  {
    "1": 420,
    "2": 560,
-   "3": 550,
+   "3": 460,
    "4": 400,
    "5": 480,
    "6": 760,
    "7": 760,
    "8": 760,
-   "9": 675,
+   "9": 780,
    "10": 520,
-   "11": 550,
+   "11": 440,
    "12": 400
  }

☆ ☆ ☆ ☆

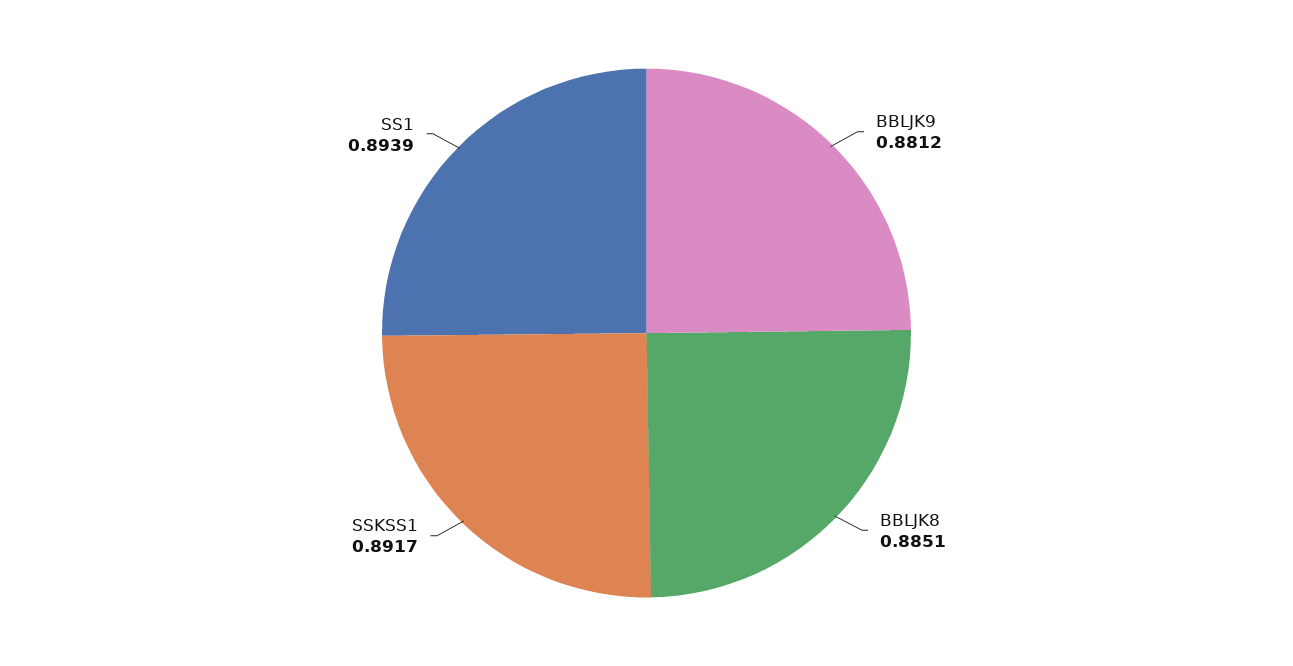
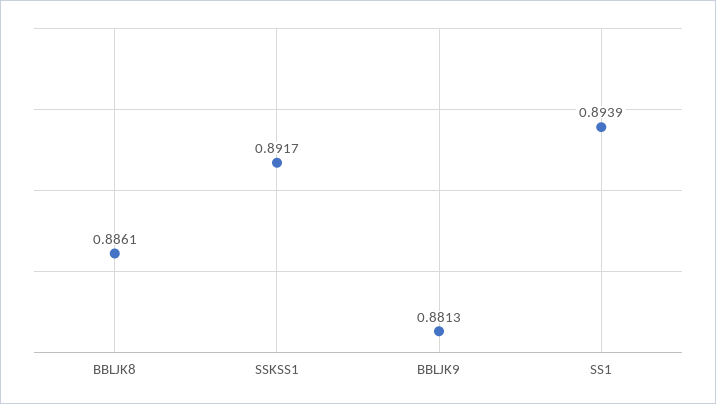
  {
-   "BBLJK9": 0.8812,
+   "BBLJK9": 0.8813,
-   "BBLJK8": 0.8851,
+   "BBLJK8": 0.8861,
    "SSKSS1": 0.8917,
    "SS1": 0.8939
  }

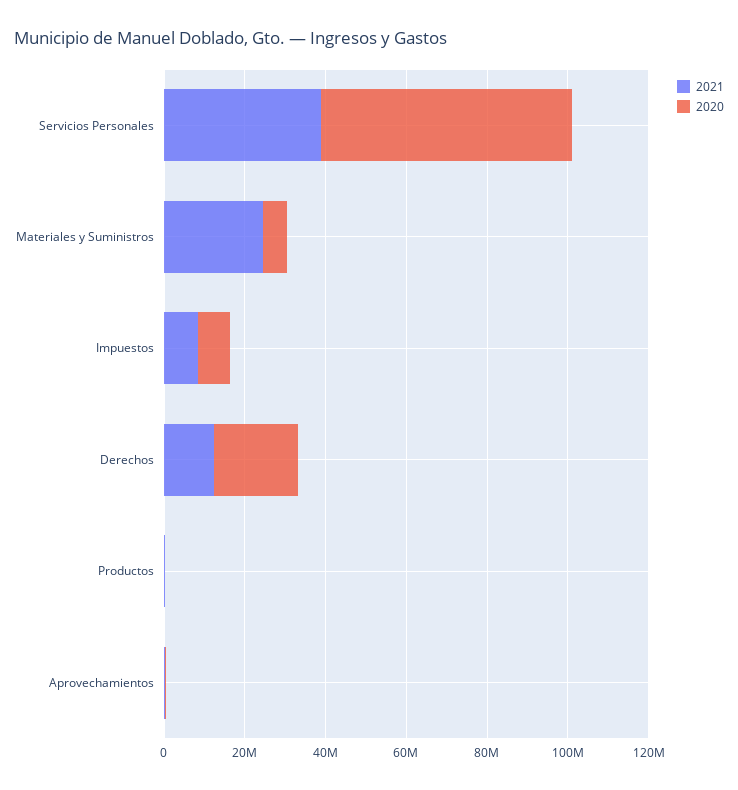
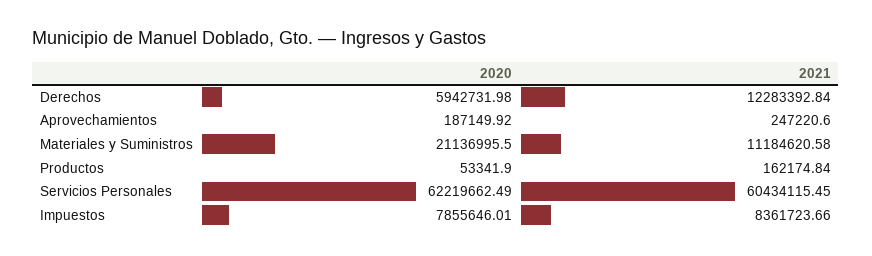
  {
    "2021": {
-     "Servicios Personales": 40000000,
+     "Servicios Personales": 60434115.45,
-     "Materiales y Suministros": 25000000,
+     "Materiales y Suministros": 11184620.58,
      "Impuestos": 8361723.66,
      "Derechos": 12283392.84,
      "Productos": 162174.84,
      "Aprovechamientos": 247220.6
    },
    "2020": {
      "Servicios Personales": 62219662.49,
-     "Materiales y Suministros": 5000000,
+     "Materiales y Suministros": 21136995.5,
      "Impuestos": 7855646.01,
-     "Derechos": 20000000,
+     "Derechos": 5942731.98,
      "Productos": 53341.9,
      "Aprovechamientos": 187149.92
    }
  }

☆ ☆ ☆ ☆

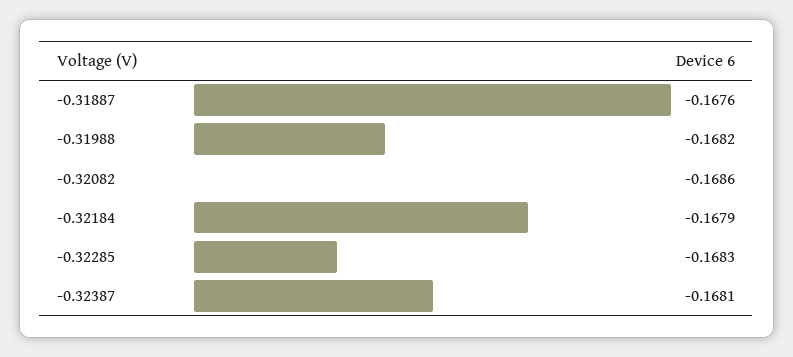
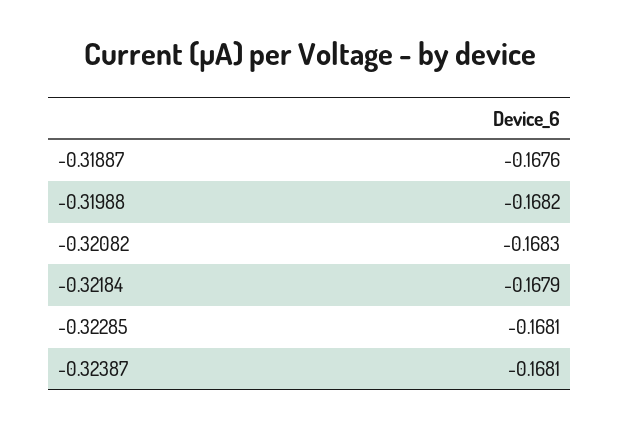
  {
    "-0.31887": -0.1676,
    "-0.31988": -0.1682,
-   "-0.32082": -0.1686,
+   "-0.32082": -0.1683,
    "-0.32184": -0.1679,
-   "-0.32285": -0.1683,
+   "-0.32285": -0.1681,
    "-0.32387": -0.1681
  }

☆ ☆ ☆ ☆

◆ **WHAT YOU SHOULD DO**:
Go through the data and return each line where the word "Suministros" appears.

◆ **RESULT OF THIS TASK**:
-     "Materiales y Suministros": 25000000,
+     "Materiales y Suministros": 11184620.58,
-     "Materiales y Suministros": 5000000,
+     "Materiales y Suministros": 21136995.5,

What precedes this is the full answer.